3. Lembut dan tidak kasar

Rasulullah bersabda,  “wahai Aisyah,  bersikaplah lembut,  karena sesungguhnya Allah apabila
menghendaki kebaikan pada suatu keluarga,  Dia ilhamkan kelembutan kepada mereka.” (HR.
Ahmad)

4. Hatinya penyayang

Diriwayatkan oleh al-Bazzar dari Ibnu Umar ra : “Sesungguhnya setiap pohon selalu memiliki buah.
Buah hati adalah anak. Sesungguhnya Allah tidak menyayangi orang yang tidak sayang kepada
anaknya. Demi jiwaku yang berada di TanganNya, tidak akan masuk surga selain orang yang
penyayang.” Kami katakan, “Wahai Rasulullah, setiap kita menyayangi?” Beliau menjawab,
“Bukanlah yang dimaksud dengan kasih sayang adalah seseorang menyayangi temannya.  Yang
dimaksud dengan kasih sayang adalah menyayangi seluruh umat manusia.”

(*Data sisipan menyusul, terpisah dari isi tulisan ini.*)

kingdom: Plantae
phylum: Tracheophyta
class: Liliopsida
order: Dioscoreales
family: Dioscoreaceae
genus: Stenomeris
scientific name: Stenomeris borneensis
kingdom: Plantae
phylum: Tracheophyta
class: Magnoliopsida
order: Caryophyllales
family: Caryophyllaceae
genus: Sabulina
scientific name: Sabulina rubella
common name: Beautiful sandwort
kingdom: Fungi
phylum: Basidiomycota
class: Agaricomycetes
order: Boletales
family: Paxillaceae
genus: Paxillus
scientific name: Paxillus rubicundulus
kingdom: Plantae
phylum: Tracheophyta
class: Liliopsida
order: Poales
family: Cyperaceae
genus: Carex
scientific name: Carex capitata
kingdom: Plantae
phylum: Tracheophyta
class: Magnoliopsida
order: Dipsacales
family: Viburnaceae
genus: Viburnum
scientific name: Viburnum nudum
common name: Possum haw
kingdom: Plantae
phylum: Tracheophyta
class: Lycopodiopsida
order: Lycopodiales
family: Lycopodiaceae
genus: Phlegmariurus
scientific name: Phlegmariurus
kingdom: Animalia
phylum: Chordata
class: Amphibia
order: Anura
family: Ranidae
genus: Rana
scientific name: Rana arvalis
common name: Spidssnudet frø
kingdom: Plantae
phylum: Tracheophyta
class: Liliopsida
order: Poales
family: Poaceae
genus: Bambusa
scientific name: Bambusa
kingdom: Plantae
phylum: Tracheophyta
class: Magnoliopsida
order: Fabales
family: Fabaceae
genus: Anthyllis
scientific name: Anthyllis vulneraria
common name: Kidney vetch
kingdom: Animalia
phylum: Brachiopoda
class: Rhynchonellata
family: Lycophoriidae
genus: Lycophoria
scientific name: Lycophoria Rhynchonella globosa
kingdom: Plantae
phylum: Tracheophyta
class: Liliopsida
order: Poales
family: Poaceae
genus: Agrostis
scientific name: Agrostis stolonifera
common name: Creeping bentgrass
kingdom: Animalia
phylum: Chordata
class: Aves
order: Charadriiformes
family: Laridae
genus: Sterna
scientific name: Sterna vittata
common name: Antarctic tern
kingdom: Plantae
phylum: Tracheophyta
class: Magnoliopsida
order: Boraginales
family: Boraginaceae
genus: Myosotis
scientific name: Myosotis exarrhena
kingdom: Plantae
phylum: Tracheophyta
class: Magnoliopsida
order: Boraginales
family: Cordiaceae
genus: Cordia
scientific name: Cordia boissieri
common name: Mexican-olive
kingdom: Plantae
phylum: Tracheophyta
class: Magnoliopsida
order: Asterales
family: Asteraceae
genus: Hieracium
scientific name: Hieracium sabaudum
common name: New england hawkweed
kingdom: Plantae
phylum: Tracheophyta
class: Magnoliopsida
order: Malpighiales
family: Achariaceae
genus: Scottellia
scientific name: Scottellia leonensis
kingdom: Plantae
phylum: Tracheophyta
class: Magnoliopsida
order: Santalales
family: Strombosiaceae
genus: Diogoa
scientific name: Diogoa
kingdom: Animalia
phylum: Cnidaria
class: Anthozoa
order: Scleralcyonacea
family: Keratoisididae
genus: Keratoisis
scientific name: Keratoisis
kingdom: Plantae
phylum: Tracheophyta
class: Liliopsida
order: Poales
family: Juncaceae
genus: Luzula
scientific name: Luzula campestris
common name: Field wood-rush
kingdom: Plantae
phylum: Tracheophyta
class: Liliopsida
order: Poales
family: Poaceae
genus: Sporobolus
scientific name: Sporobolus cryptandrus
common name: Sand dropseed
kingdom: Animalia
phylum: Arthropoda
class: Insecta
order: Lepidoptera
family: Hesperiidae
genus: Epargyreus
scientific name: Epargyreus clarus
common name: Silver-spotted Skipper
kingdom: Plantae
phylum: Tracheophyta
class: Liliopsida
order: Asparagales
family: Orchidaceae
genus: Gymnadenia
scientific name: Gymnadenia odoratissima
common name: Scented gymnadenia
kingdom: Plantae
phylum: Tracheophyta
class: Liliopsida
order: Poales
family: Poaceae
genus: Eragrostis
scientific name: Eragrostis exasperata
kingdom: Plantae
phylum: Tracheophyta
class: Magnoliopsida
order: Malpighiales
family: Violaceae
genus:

5. Memilih yang termudah selama bukan dosa

Dari Aisyah ra, ia berkata: “Tidaklah Rasulullah SAW menentukan pilihan antara dua perkara
melainkan beliau memilih yang termudah diantara keduanya selama bukan termasuk dosa. Apabila
termasuk dosa, maka beliau menjadi orang yang paling menjauhinya. Tidaklah Rasulullah SAW
marah untuk dirinya sendiri dalam masalah apapun kecuali apabila syariat Allah dilanggar,   maka
beliau akan marah karena Allah SWT
6. Menjauhkan diri dari marah

Rasulullah  SAW bersabda,  “seorang pemberani bukanlah orang yang pandai berkelahi. Orang
pemberani adalah orang yang mampu menguasai diri ketika marah.” (Muttafaqun ‘alaih)

7. Jujur

Hai orang-orang yang beriman,  bertkwalah kepada Allah dan hendaklah kamu bersama orang-orang
yang benar. (QS. At-Taubah [9] : 119)

8. Bertutur kata dengan baik

Jauhilah neraka walau dengan sebiji kurma. Siapa saja tidak menemukan sebiji kurma,  maka dengan
perkataan yang baik. (Muttafaqun ‘alaih)

9. Menampakkan wajah berseri

Engkau jangan menyepelekan kebaikan sedikit pun, meski hanya sekedar bertemu  saudaramu
dengan wajah yang berseri-seri (HR. Muslim)

10. Bersikap hati-hati (wara’) dan meninggalkan Syubhat

Keutamaan ilmu lebih baik dari keutamaan ibadah. Sebaik-baiknya agama kalian adalah wara’. (HR.
ath-Thabrani dan al-Bazzar. al-Mundziri berkata, “hadist ini sanadnya hasan”).

11. Amanah

Sesungguhnya Allah menyuruh kamu menyampaikan amanat kepada yang berhak menerimanya,….
(QS. An-Nisa [4]: 58)

Semoga guru-guru di negeri ini memiliki karakter demikian, dan akan lahir dari rahim pendidikan ini
para pemimpin yang amanah. Jadilah guru yang baik atau tidak sama sekali.